● **YOUR TASK**: Leave out the pictures and repeat every record exactly.

● **GIVEN INFORMATION**:
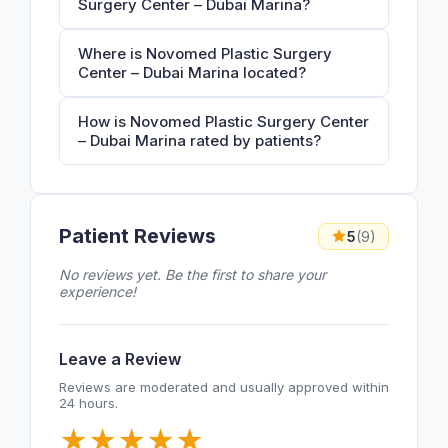
Surgery Center – Dubai Marina?
Where is Novomed Plastic Surgery
Center – Dubai Marina located?
How is Novomed Plastic Surgery Center
– Dubai Marina rated by patients?
Patient Reviews
5
(9)
No reviews yet. Be the first to share your
experience!
Leave a Review
Reviews are moderated and usually approved within
24 hours.
★
★
★
★
★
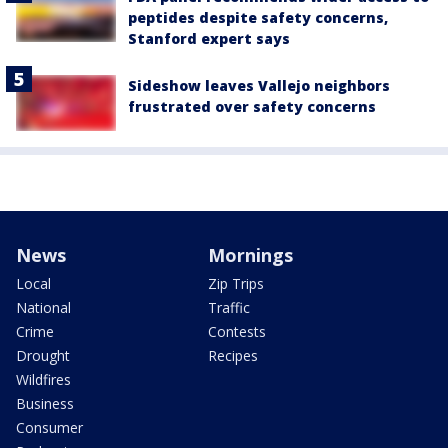
peptides despite safety concerns,
Stanford expert says
Sideshow leaves Vallejo neighbors
frustrated over safety concerns
News
Mornings
Local
Zip Trips
National
Traffic
Crime
Contests
Drought
Recipes
Wildfires
Business
Consumer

● **ANSWER BOX**:
Surgery Center – Dubai Marina?
Where is Novomed Plastic Surgery
Center – Dubai Marina located?
How is Novomed Plastic Surgery Center
– Dubai Marina rated by patients?
Patient Reviews
5
(9)
No reviews yet. Be the first to share your
experience!
Leave a Review
Reviews are moderated and usually approved within
24 hours.
★
★
★
★
★
peptides despite safety concerns,
Stanford expert says
Sideshow leaves Vallejo neighbors
frustrated over safety concerns
News
Mornings
Local
Zip Trips
National
Traffic
Crime
Contests
Drought
Recipes
Wildfires
Business
Consumer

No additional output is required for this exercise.